Dark Roast vs. Medium Roast: What’s The Difference?

Posted by Tesra House on

Dark Roast vs. Medium Roast: What’s The Difference?

By The Glam Café’ 4-6-21

Whenever someone asks what type of coffee you like, the only correct answer is, "The one with the caffeine. I mean what other kind is there would be my response" But of course I know that different types of coffee—light, medium and dark roasts—attract different types of people. Everyone has their preference but your preference may have you missing out on the other great tasting roasts that are out there.

See, the roasting process takes the same coffee beans and, depending on how long you roast them, makes them taste completely different in the mug. Here's how that magic happens, plus how the taste and strength vary in light roast vs. medium roast vs. dark roast. I’m going to also share something with you about caffeine content that will likely blow your mind.


You might know nothing about roasting, and  most people don’t even really care, all we care about is the liquid lifeline getting into our mugs 😂 but you can sound like a pro (and understand the difference between light and dark roast) if you can just remember the Three-Crack Rule. This won't make any sense now, but it will in a moment.

The roasting process helps coffee beans become what we think of as “coffee beans.” It's when you take raw or green coffee beans and expose them to heat. This process removes moisture from the bean and also changes the color, aroma and flavor of the green coffee beans into something you'd actually want to make a drink with.

Roasters are artists in my opinion.  It takes skill—and trial and error—to determine exactly when to remove coffee beans in order to achieve the desired result in a cup of coffee.


As coffee beans slowly heat up, the flavors and acidity begin to change, and the color begins to brown as the sugars and amino acids in the beans react together. Eventually, typically somewhere around 350 degrees Fahrenheit, the beans go through the first crack. As the name implies, the beans expand to the point where you can hear them crack. You could remove the beans now and have light roast coffee beans (Sidenote this is where the bean has the most CAFFEINE, yeah I know shocking. You would think the darker the roast the more caffeine but nope 😱). Or you can keep heating them and allow the body and heavier flavors of your future coffee to build. When the temperature climbs to about 440 to 450 degrees Fahrenheit, the beans crack again. This second crack releases oils to the surface of the beans.
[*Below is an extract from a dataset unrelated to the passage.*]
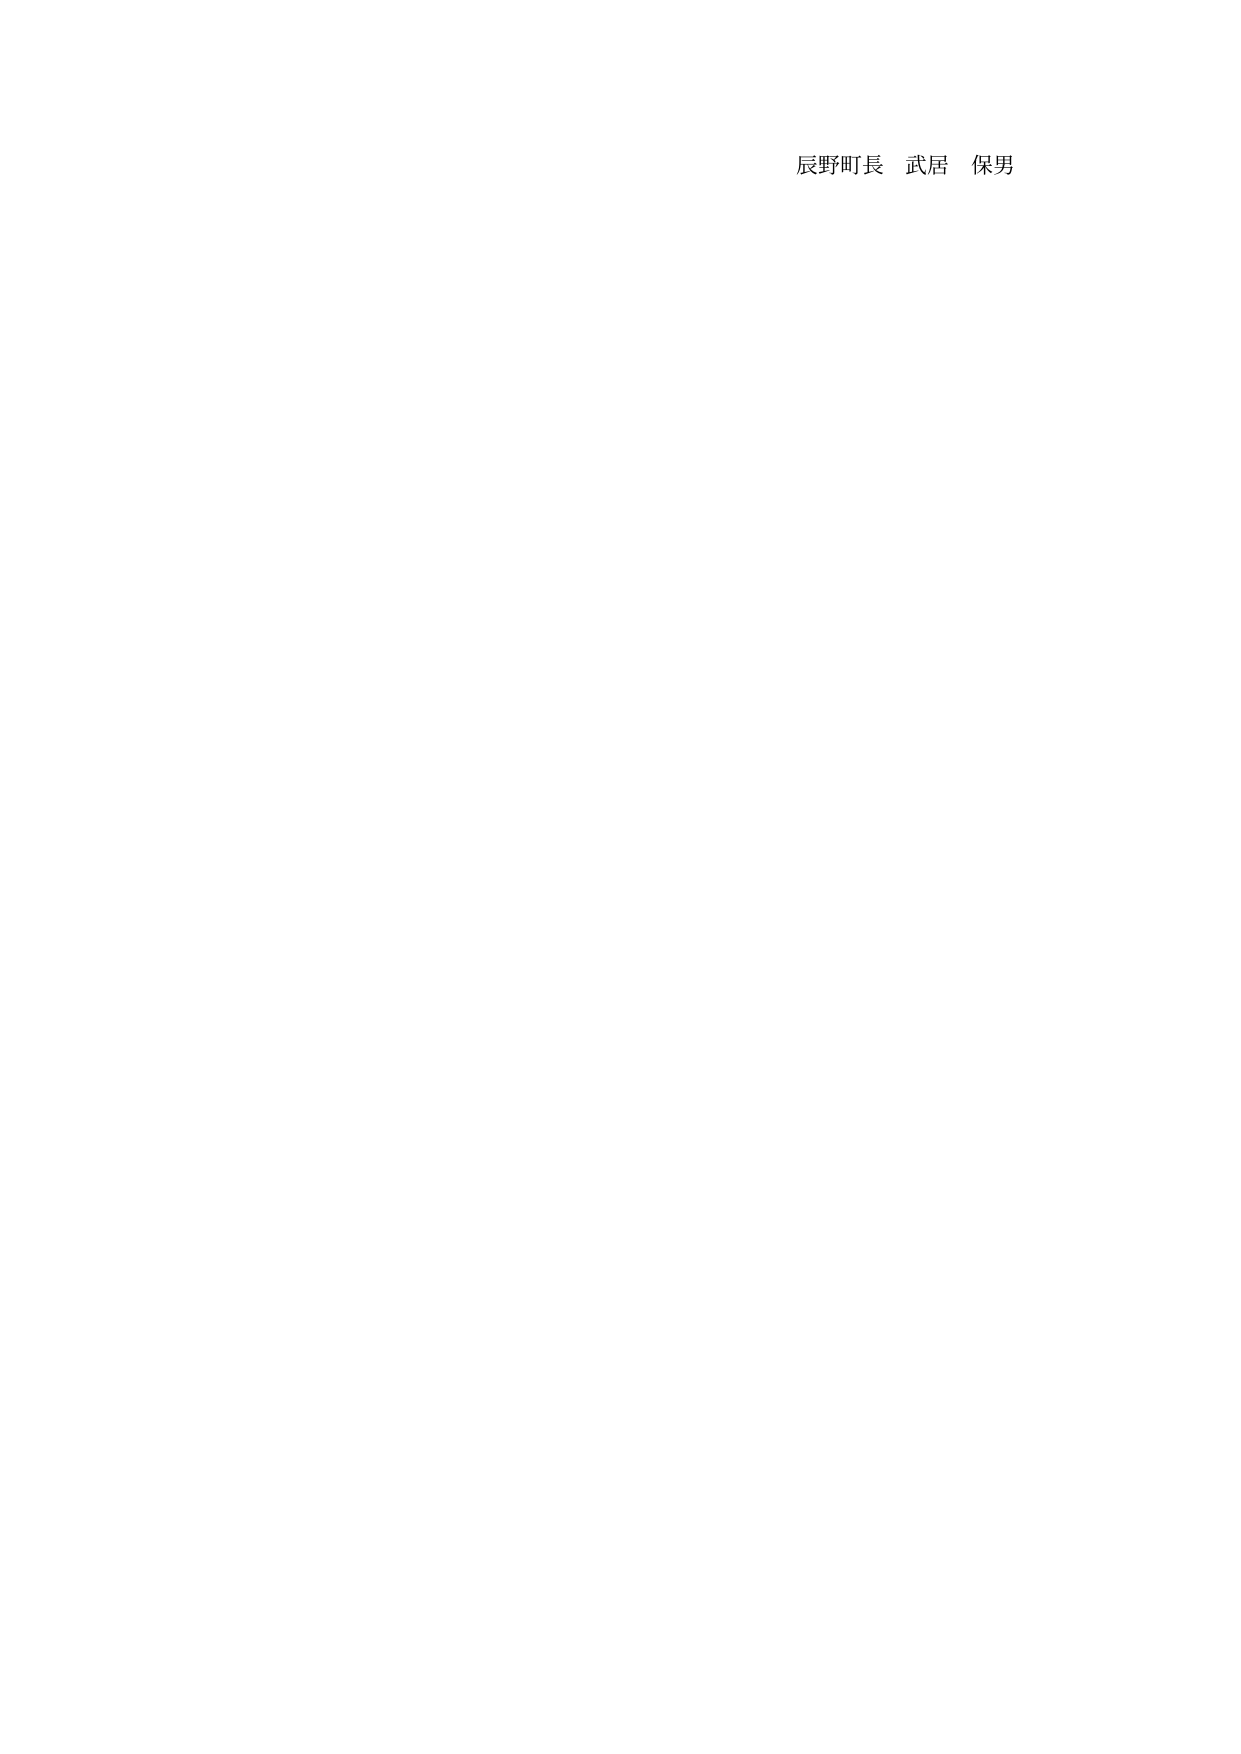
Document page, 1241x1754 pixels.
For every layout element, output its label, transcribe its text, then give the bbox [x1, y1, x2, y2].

text 辰野町長 武居 保男 [118, 148, 1029, 179]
You don't want to roast coffee beans much beyond the second crack. Unless you want a mugful of charcoal-tasting liquid.


If you remove coffee beans right after the first crack, you have light roast beans. It doesn't take a genius to figure out that these beans have a light brown color. When brewed, lighter roasts are, well, light. They have little or no oil and a thin body. Some might consider them watery. The flavor is delicate yet complex. It's often described as some mix of fruity, citrus, sweetness, and floral hints.

If you're interested in trying light roast coffee, look for Breakfast Blend, or Café’ Blend


Medium roast beans are removed from heat right before the second crack. The additional exposure to heat causes the beans to develop a toasty flavor and a brown color. Medium roast coffee has a little more heft than lighter roasts but usually minimal or no oil. It's less acidic than a light roast, but it maintains some acidity. Most people describe medium roast as “balanced.” It has a balanced flavor, aroma, and acidity. But don't let that fool you. When roasted correctly, medium roast's flavor isn't flat; instead, it's complex. In one sip of Colombia Supremo Coffee, you might notice notes of stone fruit. In the next, hints of caramel and roasted peanuts come through. And the finish? Delicious, smooth, give-me-more dark chocolate.



Medium-dark roast coffee beans are removed right at or after the second crack. The coffee beans are a darker brown color and have some oil on the surface. They have less acidity but more body than lighter roasts. A cup of coffee made with medium-dark roast beans is spicy with notes of caramel and chocolate. You might notice some smokiness and a bittersweet tang.

If you're interested in trying medium-dark roast coffee, look for my Kenyan Coffee, and  After-Dinner Roast.



Finally, the good stuff! Dark roast coffee beans are roasted until after the second crack. This takes finesse because if you roast too much longer, your coffee will taste like tar. As you can likely guess by now, the beans have a dark brown (or almost black) color. And since they've gone through both the first and second crack, they're also oily. Dark roast has the heaviest body and lowest acidity of coffee roasts. Dark roast coffee is rich and bold—you'll taste smokiness, some bitterness, toast, and chocolate. 

If you're interested in trying dark roast coffee, look for names like Espresso Roast, Italian roast, Sumatra,

 So as you can probably tell the longer the roasting period the more body or heaviness the coffee will have. No matter which roasting method used all of it tastes good to me, and I hope you will try something that is outside of your preference.